:: Task objective ::
Copy word for word everything below, from the line containing "scientific name: Sphecius speciosus" down to the end of the records, including both ends.

:: Dataset ::
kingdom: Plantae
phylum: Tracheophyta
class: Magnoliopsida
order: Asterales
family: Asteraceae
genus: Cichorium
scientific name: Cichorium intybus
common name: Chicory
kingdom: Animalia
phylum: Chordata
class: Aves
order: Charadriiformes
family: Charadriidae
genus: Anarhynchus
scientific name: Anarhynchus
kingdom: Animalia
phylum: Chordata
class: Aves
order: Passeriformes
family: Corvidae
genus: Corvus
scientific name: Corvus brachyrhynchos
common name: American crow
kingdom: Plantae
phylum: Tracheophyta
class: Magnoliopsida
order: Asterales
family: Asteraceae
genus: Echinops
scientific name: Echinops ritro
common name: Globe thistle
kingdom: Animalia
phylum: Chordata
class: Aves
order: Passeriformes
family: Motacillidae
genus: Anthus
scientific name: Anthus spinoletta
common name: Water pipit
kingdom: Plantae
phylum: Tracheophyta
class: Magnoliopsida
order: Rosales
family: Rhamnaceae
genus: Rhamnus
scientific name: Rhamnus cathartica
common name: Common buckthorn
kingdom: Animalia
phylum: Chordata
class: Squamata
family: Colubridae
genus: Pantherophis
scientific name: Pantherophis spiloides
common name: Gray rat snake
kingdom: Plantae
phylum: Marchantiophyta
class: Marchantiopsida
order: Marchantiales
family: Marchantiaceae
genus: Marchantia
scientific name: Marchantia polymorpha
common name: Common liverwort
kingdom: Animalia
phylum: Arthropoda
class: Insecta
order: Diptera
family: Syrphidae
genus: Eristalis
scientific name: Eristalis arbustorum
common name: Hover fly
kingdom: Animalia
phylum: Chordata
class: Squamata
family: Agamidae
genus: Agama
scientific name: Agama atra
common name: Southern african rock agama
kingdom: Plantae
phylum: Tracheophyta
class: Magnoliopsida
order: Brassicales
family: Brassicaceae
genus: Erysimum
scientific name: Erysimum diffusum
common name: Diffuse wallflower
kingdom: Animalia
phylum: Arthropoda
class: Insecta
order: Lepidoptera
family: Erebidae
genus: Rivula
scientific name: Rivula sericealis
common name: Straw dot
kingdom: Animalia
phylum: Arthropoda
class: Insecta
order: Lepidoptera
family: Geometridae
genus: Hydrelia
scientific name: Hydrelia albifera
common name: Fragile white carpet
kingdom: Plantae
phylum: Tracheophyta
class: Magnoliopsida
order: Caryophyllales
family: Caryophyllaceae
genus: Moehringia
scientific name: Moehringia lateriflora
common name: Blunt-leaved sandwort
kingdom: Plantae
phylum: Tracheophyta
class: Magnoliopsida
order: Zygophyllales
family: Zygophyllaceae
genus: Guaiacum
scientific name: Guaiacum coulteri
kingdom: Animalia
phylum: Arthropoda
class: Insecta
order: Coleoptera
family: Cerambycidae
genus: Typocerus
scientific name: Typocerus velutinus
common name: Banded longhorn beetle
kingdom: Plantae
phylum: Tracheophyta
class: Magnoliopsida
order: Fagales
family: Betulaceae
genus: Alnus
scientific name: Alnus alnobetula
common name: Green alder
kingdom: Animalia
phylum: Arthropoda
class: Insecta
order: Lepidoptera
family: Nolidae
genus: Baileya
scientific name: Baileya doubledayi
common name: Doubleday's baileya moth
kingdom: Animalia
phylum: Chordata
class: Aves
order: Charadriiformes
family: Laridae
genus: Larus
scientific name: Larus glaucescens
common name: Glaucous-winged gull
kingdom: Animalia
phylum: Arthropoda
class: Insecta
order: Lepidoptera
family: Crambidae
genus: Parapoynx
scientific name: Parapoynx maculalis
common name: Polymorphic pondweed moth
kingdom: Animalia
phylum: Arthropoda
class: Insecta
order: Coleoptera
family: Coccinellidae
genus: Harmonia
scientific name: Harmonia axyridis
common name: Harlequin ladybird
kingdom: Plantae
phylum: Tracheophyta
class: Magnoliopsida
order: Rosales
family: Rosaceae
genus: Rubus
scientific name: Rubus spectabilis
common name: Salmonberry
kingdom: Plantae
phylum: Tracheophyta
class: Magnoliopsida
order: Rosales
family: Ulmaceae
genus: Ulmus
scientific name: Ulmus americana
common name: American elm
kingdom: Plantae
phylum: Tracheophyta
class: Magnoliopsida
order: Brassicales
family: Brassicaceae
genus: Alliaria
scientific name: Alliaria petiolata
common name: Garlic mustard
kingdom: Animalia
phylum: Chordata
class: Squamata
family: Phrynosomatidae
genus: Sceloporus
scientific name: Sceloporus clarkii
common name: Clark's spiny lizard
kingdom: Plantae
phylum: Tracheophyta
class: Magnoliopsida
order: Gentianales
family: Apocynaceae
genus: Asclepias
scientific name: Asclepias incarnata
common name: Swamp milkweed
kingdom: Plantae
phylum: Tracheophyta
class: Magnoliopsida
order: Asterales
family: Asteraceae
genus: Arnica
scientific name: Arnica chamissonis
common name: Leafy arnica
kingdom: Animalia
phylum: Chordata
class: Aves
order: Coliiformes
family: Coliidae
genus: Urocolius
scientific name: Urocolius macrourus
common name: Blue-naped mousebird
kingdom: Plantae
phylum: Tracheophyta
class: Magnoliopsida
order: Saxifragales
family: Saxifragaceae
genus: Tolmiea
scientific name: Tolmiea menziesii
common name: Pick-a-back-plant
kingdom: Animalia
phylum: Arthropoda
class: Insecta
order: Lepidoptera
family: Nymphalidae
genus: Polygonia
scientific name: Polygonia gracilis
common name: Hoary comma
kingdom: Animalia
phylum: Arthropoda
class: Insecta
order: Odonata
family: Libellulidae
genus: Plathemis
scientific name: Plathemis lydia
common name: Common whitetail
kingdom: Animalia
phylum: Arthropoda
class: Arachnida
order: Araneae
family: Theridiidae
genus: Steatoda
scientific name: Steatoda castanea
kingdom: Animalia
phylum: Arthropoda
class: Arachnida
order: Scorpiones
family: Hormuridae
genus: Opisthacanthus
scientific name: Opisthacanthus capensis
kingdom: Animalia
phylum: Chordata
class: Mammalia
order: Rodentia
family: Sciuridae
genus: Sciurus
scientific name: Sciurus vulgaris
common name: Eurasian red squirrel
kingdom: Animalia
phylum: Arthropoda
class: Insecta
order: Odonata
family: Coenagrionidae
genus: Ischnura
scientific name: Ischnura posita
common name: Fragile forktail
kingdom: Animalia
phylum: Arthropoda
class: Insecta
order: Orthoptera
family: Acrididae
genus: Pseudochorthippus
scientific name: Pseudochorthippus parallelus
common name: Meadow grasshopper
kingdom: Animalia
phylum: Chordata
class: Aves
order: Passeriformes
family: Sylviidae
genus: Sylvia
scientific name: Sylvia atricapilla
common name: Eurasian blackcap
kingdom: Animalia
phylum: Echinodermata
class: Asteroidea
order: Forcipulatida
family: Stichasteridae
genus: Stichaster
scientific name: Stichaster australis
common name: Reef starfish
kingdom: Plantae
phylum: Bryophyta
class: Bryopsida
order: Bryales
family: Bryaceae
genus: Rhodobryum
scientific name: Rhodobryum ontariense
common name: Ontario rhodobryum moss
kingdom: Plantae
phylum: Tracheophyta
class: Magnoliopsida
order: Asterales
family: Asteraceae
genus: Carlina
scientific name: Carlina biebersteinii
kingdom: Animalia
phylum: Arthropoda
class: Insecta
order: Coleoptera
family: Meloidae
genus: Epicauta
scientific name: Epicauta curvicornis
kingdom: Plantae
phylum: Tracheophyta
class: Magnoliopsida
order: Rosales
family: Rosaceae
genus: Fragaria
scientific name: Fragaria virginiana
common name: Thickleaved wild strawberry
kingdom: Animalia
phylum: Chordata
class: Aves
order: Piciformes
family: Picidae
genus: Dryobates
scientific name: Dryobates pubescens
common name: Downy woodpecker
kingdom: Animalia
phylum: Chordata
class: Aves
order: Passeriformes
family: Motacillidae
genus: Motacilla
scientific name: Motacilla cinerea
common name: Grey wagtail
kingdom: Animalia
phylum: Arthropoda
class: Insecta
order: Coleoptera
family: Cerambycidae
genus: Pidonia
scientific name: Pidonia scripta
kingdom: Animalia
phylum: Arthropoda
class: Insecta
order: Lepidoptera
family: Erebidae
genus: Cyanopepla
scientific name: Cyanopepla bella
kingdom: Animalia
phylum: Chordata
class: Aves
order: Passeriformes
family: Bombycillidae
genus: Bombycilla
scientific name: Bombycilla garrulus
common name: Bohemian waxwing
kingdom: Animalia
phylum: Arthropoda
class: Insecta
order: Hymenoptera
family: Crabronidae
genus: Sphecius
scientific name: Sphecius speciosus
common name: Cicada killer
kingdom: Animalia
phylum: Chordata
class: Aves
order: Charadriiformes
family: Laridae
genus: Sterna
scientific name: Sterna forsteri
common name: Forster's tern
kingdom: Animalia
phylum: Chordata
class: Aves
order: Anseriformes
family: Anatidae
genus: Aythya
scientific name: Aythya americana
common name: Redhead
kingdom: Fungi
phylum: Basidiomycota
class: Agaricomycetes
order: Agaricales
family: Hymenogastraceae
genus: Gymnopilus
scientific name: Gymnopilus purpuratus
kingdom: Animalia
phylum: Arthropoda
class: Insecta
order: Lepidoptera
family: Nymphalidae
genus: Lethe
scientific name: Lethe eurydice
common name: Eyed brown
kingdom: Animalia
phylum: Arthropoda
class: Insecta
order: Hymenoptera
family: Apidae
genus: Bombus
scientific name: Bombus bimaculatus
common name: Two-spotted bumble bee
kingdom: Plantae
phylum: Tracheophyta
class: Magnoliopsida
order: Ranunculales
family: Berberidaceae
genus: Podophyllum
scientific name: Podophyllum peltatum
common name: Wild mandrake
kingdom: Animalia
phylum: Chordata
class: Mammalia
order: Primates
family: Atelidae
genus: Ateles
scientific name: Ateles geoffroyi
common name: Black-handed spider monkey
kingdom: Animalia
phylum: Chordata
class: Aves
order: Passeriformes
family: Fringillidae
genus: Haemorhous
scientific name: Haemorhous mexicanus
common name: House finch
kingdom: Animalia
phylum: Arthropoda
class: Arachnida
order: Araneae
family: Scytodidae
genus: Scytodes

:: Result of this exercise ::
scientific name: Sphecius speciosus
common name: Cicada killer
kingdom: Animalia
phylum: Chordata
class: Aves
order: Charadriiformes
family: Laridae
genus: Sterna
scientific name: Sterna forsteri
common name: Forster's tern
kingdom: Animalia
phylum: Chordata
class: Aves
order: Anseriformes
family: Anatidae
genus: Aythya
scientific name: Aythya americana
common name: Redhead
kingdom: Fungi
phylum: Basidiomycota
class: Agaricomycetes
order: Agaricales
family: Hymenogastraceae
genus: Gymnopilus
scientific name: Gymnopilus purpuratus
kingdom: Animalia
phylum: Arthropoda
class: Insecta
order: Lepidoptera
family: Nymphalidae
genus: Lethe
scientific name: Lethe eurydice
common name: Eyed brown
kingdom: Animalia
phylum: Arthropoda
class: Insecta
order: Hymenoptera
family: Apidae
genus: Bombus
scientific name: Bombus bimaculatus
common name: Two-spotted bumble bee
kingdom: Plantae
phylum: Tracheophyta
class: Magnoliopsida
order: Ranunculales
family: Berberidaceae
genus: Podophyllum
scientific name: Podophyllum peltatum
common name: Wild mandrake
kingdom: Animalia
phylum: Chordata
class: Mammalia
order: Primates
family: Atelidae
genus: Ateles
scientific name: Ateles geoffroyi
common name: Black-handed spider monkey
kingdom: Animalia
phylum: Chordata
class: Aves
order: Passeriformes
family: Fringillidae
genus: Haemorhous
scientific name: Haemorhous mexicanus
common name: House finch
kingdom: Animalia
phylum: Arthropoda
class: Arachnida
order: Araneae
family: Scytodidae
genus: Scytodes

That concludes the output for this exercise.